The stigma of having COVID-19 is deterring some Victorians from getting tested and preventing others from accessing help.
As the state government raised concerns about a 17 per cent drop in testing rates over the past week, Royal Australian College of General Practitioners board member Lara Roeske said some patients were sitting on symptoms for days because they were fearful of what a positive test might mean.
Dr Lara Roeske, a Melbourne GP, and Royal Australian College of General Practitioners board member.Credit:Eddie Jim
“We are dealing with a disease that engenders a great deal of fear and anxiety,” the Melbourne GP said.
Dr Roeske said the shame of spluttering in public had led to patients seeking help for coughs associated with other underlying medical conditions.
“They say, ‘People stare at me, move away or mumble under their breath’,” she said.
Melbourne GP Catherine Orr said stigma surrounding the virus was discouraging people from coming forward for testing.
One of her patients was recently kicked out of her share-house after the Health Department told her she had tested positive.
Her housemates posted her name on social media and said she was dirty, Dr Orr said.
The woman had to be transferred to hotel quarantine, before being told 48 hours later that the initial test result was actually negative.

▶ _The task_:
Write out the complete article about COVID-19 stigma word for word. Rely only on the article about COVID-19 stigma.

▶ _Provided material_:

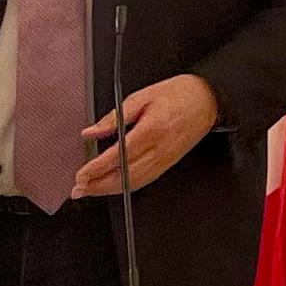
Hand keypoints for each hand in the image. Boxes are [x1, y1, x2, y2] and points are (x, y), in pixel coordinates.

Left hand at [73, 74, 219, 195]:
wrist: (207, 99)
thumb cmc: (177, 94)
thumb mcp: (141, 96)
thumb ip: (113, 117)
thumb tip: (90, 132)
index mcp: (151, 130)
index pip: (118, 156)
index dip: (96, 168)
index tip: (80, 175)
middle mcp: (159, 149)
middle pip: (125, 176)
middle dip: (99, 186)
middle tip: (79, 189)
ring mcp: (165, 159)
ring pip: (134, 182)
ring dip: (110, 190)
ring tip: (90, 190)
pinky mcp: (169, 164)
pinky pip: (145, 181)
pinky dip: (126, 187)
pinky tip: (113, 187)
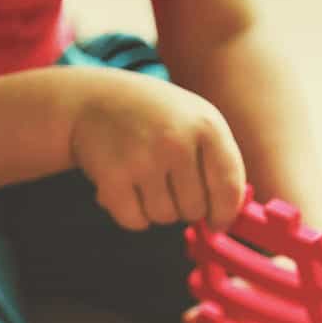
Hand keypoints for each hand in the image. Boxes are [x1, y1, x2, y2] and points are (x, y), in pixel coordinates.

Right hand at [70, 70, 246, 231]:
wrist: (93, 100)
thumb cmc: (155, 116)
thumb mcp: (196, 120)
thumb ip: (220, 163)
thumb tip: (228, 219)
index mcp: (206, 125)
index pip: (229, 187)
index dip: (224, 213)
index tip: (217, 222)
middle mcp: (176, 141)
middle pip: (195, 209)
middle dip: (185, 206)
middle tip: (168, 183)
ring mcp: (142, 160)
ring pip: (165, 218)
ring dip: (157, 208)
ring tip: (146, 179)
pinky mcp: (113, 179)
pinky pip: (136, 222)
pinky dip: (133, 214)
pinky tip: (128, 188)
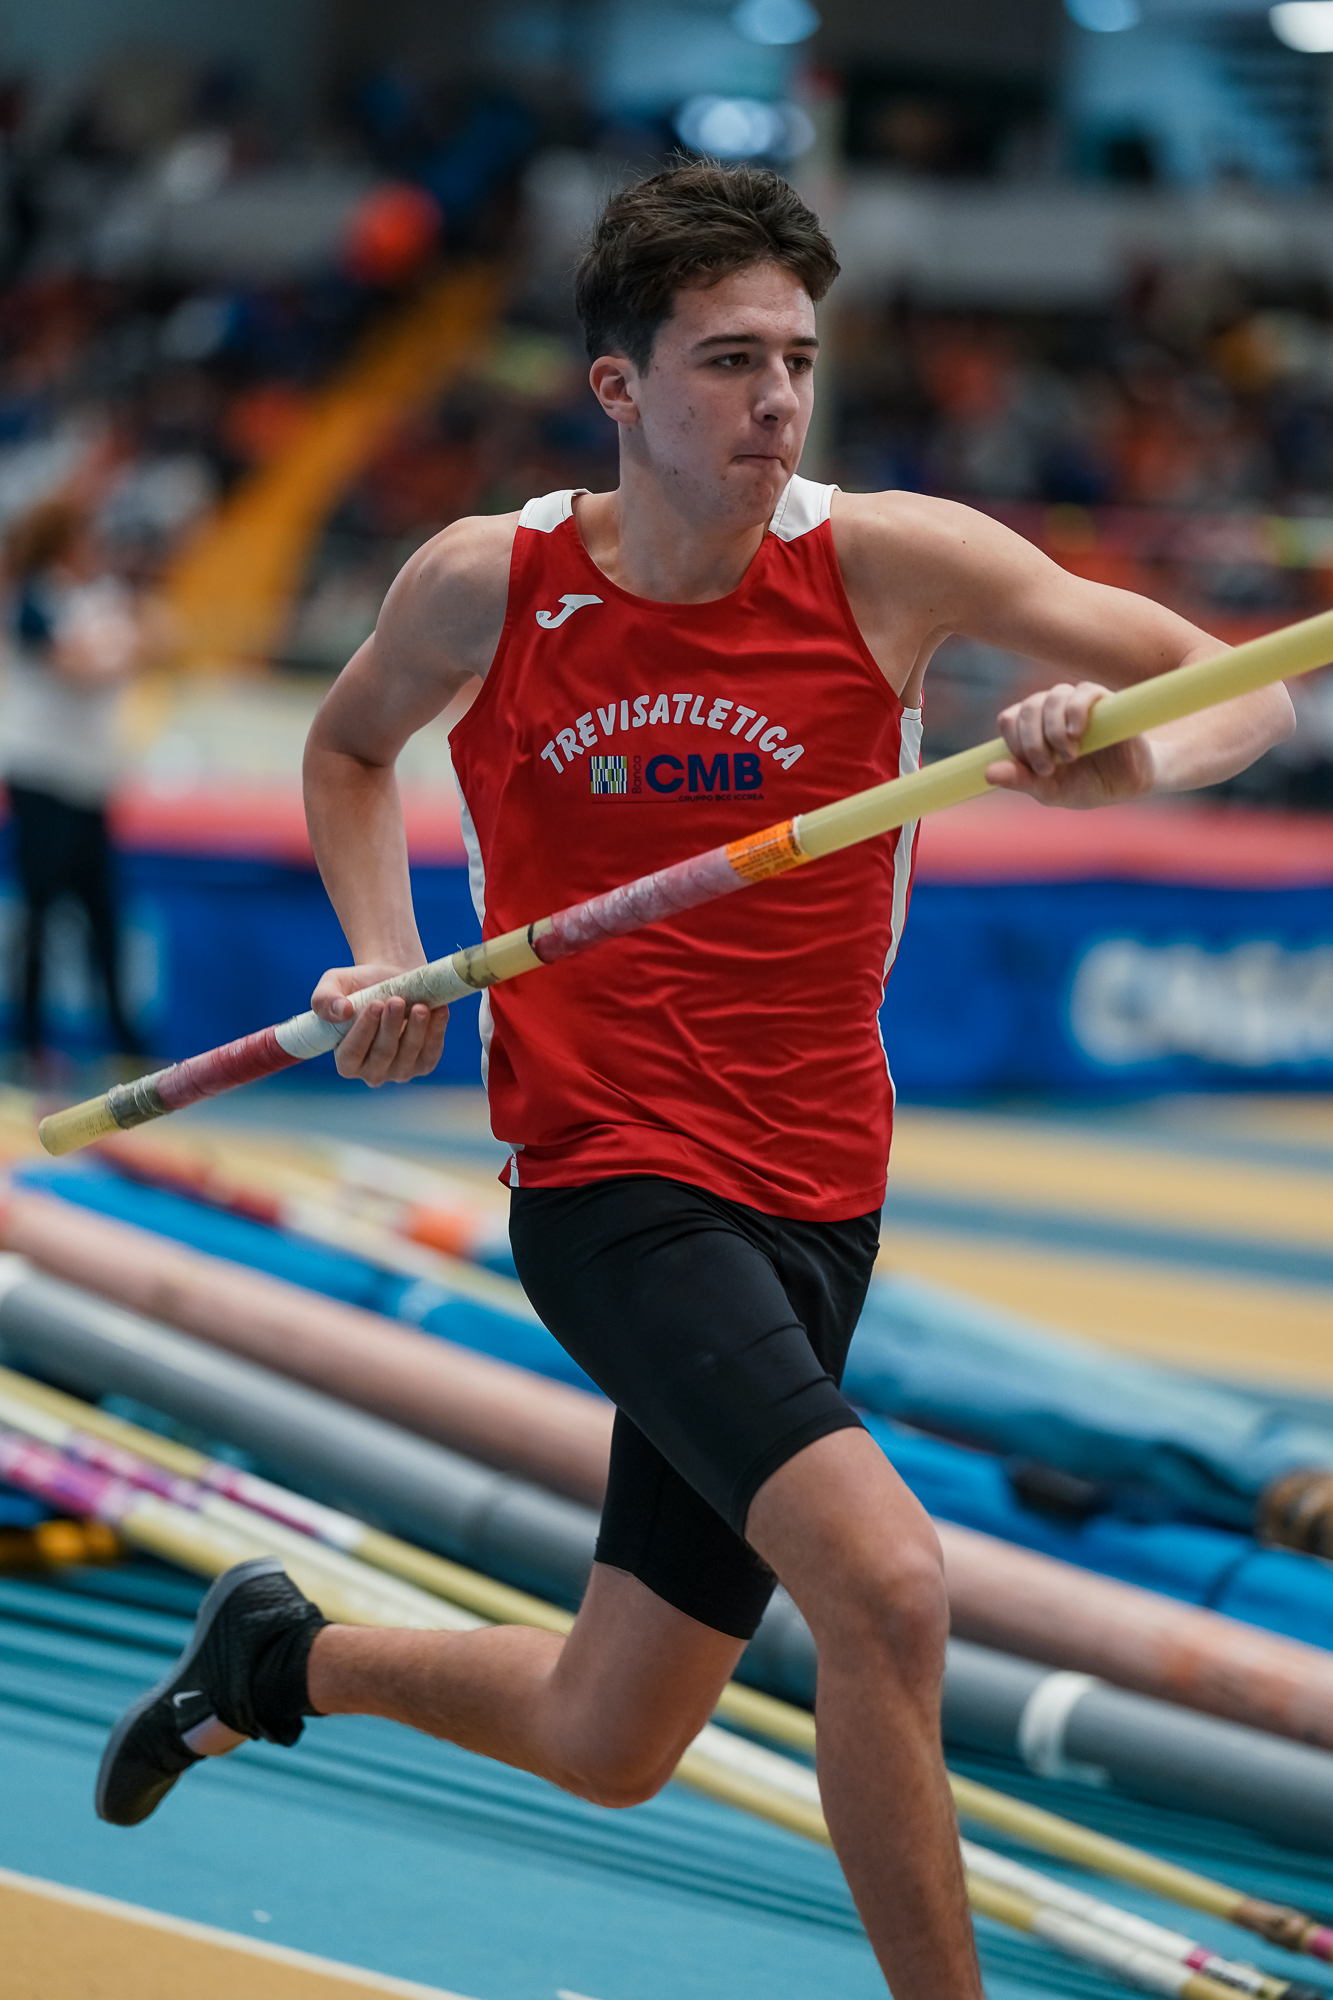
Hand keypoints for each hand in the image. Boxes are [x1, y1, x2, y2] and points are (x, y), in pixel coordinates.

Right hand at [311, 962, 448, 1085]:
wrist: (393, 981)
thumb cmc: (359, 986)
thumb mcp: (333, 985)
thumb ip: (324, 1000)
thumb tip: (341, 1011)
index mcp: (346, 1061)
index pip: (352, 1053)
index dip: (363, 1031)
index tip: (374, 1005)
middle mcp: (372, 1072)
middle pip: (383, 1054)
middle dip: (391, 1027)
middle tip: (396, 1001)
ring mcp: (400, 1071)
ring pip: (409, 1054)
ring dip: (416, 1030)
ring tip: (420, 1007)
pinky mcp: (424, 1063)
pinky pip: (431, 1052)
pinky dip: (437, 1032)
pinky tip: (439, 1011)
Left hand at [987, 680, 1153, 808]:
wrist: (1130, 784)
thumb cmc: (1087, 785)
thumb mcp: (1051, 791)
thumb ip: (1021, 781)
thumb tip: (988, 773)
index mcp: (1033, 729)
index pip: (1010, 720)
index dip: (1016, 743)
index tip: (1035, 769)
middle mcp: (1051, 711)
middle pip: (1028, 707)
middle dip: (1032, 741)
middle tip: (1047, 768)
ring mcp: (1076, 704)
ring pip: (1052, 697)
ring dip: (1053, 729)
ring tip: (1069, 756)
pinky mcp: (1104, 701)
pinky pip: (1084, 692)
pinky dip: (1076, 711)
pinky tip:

▶ _Answer to this problem_:
The stigma of having COVID-19 is deterring some Victorians from getting tested and preventing others from accessing help.
As the state government raised concerns about a 17 per cent drop in testing rates over the past week, Royal Australian College of General Practitioners board member Lara Roeske said some patients were sitting on symptoms for days because they were fearful of what a positive test might mean.
Dr Lara Roeske, a Melbourne GP, and Royal Australian College of General Practitioners board member.Credit:Eddie Jim
“We are dealing with a disease that engenders a great deal of fear and anxiety,” the Melbourne GP said.
Dr Roeske said the shame of spluttering in public had led to patients seeking help for coughs associated with other underlying medical conditions.
“They say, ‘People stare at me, move away or mumble under their breath’,” she said.
Melbourne GP Catherine Orr said stigma surrounding the virus was discouraging people from coming forward for testing.
One of her patients was recently kicked out of her share-house after the Health Department told her she had tested positive.
Her housemates posted her name on social media and said she was dirty, Dr Orr said.
The woman had to be transferred to hotel quarantine, before being told 48 hours later that the initial test result was actually negative.